From wikipedia:
Glucose in the body increases after food consumption. This is primarily due to carbohydrate intake, but to much lesser degree protein intake ([1])([2]). Depending on the tissue type, the glucose enters the cell through facilitated or passive diffusion. In muscle and adipose tissue, glucose enters through GLUT 4 receptors via facilitated diffusion ([3]). In brain, kidney and retina, glucose enters passively. In the beta-cells of the pancreas, glucose enters through the GLUT 2 receptors (process described below).
Two aspects of this process are explained below: insulin secretion and insulin action on the cell.


Insulin Secretion process
Insulin secretion
The glucose that goes in the bloodstream after food consumption also enters the beta cells in the Islets of Langerhans in the pancreas. The glucose passively diffuses in the beta cell through a GLUT-2 vesicle. Inside the beta cell, the following process occurs:
Glucose gets converted to Glucose-6-Phosphate (G6P) through Glucokinase; and G6P is subsequently oxidized to form ATP. This process inhibits the ATP sensitive potassium ion channels of the cell causing the Potassium ion channel to close and not function anymore. The closure of the Potassium channels causes Depolarization of the cell membrane causing the cell membrane to stretch which causes the voltage-gated Calcium channel on the membrane to open causing an influx of Ca2+ ions. This influx then stimulates fusion of the insulin vesicles (bubble like structure with insulin in them) to the cell membrane and secretion of insulin in the extracellular fluid outside the beta cell; thus making it enter the bloodstream...

In addition:

Trigger mechanism

Insulin is secreted in the beta cells of the islets of Langerhans.
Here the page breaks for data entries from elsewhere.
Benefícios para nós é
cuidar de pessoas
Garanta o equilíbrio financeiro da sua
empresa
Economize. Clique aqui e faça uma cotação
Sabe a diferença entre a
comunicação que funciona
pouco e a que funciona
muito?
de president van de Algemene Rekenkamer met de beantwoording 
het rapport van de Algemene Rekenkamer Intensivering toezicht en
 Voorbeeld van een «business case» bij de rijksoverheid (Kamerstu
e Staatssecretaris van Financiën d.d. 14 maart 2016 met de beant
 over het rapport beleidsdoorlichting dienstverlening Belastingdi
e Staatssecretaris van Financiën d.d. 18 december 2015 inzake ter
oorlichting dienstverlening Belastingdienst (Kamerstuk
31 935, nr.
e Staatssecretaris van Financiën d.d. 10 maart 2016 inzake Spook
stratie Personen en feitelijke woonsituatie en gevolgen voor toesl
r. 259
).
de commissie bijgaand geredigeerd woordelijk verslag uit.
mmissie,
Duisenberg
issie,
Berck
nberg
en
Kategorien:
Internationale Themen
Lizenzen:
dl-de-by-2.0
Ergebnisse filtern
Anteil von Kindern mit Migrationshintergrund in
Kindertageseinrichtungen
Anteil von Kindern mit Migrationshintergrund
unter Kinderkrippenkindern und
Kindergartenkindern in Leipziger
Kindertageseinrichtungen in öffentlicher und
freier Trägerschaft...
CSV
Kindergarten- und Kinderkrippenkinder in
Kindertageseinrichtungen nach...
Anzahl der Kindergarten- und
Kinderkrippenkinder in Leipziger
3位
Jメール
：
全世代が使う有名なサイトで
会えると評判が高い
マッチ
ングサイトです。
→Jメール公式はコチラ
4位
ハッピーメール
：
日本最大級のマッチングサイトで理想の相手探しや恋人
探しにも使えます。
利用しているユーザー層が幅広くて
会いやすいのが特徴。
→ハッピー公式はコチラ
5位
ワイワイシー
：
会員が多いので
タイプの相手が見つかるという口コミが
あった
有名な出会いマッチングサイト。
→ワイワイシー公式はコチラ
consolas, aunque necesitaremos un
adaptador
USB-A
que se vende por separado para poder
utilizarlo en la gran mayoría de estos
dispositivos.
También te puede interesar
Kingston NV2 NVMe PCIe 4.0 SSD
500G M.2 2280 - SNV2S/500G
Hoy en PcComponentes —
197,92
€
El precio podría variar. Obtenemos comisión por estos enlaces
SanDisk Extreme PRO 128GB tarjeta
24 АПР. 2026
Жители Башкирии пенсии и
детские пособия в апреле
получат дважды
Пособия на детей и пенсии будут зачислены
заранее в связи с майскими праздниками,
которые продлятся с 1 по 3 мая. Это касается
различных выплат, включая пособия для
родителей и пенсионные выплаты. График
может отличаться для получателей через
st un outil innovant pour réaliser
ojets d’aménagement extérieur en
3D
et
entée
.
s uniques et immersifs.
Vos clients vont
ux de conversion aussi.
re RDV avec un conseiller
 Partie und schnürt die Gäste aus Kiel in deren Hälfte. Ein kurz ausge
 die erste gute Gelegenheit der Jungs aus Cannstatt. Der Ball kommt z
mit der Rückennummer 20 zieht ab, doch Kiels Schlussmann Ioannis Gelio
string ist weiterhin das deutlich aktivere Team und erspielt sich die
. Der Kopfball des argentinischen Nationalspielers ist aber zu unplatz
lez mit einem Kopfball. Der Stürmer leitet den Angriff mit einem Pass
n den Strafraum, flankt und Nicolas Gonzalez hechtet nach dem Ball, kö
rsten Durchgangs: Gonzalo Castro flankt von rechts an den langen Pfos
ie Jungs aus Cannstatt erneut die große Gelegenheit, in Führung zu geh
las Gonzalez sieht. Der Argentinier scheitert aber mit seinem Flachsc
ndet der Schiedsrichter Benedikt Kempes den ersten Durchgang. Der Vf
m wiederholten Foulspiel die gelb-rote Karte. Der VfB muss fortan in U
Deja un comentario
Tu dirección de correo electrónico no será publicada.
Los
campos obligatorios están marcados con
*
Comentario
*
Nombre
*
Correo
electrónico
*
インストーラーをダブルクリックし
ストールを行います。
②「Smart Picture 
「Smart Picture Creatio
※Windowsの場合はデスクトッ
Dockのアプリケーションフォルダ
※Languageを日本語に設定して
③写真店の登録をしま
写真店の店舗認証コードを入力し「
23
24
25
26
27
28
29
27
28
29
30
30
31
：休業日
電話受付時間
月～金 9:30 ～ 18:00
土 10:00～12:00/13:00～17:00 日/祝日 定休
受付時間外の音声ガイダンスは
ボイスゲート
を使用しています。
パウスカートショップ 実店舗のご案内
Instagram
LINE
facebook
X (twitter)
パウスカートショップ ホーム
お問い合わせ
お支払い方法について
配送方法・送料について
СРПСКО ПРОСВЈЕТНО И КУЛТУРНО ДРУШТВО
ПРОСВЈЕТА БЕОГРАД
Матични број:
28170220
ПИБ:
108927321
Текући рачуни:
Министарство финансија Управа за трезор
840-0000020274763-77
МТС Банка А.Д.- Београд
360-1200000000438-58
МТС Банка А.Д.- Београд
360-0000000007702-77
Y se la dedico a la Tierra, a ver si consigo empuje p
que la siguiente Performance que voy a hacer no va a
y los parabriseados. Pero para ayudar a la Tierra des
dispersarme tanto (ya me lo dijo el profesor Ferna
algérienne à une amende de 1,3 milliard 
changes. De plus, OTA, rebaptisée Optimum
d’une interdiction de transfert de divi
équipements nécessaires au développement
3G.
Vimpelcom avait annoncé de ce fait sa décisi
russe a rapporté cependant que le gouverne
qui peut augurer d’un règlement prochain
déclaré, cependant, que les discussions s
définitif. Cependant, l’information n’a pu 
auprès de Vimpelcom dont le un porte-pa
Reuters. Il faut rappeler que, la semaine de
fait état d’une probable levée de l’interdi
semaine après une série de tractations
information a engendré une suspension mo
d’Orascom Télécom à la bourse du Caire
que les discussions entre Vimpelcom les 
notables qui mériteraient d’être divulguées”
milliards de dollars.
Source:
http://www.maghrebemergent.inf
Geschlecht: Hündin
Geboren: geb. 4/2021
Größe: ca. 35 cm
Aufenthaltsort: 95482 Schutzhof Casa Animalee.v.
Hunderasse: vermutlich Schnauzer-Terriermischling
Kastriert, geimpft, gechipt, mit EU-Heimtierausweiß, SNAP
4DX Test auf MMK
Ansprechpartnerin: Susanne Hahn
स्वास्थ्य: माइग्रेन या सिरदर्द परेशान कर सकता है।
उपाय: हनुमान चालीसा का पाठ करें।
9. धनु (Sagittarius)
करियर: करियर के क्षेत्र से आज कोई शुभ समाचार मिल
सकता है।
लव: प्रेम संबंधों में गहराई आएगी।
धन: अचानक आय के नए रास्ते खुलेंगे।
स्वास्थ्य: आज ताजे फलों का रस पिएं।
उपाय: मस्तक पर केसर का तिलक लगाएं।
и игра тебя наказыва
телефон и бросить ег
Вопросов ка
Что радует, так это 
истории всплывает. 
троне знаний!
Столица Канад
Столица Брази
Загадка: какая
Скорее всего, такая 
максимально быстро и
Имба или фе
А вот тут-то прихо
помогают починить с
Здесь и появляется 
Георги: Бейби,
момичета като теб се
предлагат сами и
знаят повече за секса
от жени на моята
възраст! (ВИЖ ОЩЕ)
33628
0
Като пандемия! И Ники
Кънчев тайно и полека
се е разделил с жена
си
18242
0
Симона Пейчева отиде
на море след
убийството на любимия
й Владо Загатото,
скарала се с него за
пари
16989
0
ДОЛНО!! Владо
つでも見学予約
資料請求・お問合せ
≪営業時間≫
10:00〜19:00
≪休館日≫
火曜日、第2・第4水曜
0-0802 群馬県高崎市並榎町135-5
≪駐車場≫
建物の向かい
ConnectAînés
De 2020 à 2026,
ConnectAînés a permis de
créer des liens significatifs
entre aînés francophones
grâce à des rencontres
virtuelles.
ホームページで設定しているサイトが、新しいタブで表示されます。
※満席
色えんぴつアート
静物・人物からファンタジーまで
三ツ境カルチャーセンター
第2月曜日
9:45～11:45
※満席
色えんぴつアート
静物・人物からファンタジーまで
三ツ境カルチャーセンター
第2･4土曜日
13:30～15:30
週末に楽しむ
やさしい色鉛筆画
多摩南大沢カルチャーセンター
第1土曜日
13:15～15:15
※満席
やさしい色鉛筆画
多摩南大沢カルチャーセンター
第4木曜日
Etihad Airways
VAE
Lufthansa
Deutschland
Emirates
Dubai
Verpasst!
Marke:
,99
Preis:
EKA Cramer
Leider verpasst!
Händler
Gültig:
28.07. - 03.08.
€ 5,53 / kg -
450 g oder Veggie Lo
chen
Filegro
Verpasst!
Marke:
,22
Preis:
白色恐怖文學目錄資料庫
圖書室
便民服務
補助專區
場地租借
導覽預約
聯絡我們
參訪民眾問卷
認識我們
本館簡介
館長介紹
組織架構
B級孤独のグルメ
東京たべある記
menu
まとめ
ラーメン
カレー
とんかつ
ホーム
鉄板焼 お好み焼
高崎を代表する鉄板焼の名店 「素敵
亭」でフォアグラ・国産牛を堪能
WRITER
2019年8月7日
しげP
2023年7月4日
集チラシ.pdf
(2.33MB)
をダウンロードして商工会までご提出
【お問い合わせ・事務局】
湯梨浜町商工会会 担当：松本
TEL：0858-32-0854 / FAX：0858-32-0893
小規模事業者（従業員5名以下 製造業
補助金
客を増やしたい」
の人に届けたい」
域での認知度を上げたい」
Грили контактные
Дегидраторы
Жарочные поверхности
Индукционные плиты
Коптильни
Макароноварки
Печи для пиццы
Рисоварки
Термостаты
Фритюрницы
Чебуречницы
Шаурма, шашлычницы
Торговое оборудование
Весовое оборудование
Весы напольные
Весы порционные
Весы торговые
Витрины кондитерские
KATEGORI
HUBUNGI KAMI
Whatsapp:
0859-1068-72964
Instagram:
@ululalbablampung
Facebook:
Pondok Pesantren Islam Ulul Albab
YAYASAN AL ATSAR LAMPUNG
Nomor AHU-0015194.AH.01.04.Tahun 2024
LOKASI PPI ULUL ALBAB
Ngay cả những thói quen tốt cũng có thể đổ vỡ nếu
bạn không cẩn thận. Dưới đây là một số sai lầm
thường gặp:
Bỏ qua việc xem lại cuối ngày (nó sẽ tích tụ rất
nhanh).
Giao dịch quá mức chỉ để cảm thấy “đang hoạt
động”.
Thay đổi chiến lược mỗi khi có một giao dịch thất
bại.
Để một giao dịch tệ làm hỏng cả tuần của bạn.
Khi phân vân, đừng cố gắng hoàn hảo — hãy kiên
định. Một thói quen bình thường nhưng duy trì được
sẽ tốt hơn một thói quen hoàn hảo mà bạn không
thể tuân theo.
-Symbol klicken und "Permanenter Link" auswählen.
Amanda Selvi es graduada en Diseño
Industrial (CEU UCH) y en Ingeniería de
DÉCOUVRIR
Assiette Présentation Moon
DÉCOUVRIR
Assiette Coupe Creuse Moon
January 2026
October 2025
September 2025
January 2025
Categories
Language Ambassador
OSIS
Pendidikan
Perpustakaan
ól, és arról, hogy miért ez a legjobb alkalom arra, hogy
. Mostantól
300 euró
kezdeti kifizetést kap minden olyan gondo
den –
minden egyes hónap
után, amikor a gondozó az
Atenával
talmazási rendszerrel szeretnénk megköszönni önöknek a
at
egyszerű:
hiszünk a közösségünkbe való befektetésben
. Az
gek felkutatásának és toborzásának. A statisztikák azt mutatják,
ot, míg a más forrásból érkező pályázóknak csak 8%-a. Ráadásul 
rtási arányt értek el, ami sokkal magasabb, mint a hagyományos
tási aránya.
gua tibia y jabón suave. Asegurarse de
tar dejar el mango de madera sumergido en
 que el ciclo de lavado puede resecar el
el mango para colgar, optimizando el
Before secretion, insulin is synthesized. Once insulin is synthesized, the beta cells are ready to release it in two different phases. As for the first phase, insulin release is triggered rapidly when the blood glucose level is increased.
The second phase is a slow release of newly formed vesicles that are triggered regardless of the sugar level. Glucose enters the beta cells and goes through glycolysis to form ATP that eventually cause depolarization of the beta cell membrane (as explained in Insulin secretion section of this article). The depolarization process causes voltage controlled calcium channels (Ca2+) opening and allowing the calcium to flow into the cells. An increased calcium level causes activation of phospholipase C, which cleaves the membrane phospholipid phosphtidyl inositol 4 into inositol 1 and diacylglycerol. Inositol 1,4,5-triphosphate (IP3) binds to receptor proteins in the membrane of endplasmic reticulum (ER). This allows the release of (Ca2+) from the ER via IP3 gated channels, and raises the cell concentration of calcium even more. The influx of Ca2+ ions push the Insulin molecules (that are inside their "bubble" surrounding) outside of the cell.
Therefore, the process of insulin secretion is an example of a trigger mechanism in a signal transduction pathway because insulin is secreted after glucose enters the beta cell and that triggers several other processes in a chain reaction.
http://en.wikipedia.org/wiki/Insulin..._blood_glucose
Unsure if this answers your question.
I recall a discussion concerning hypokalemic periodic paralysis; interestingly A calcium channel mutation causes hypokalemic periodic paralysis.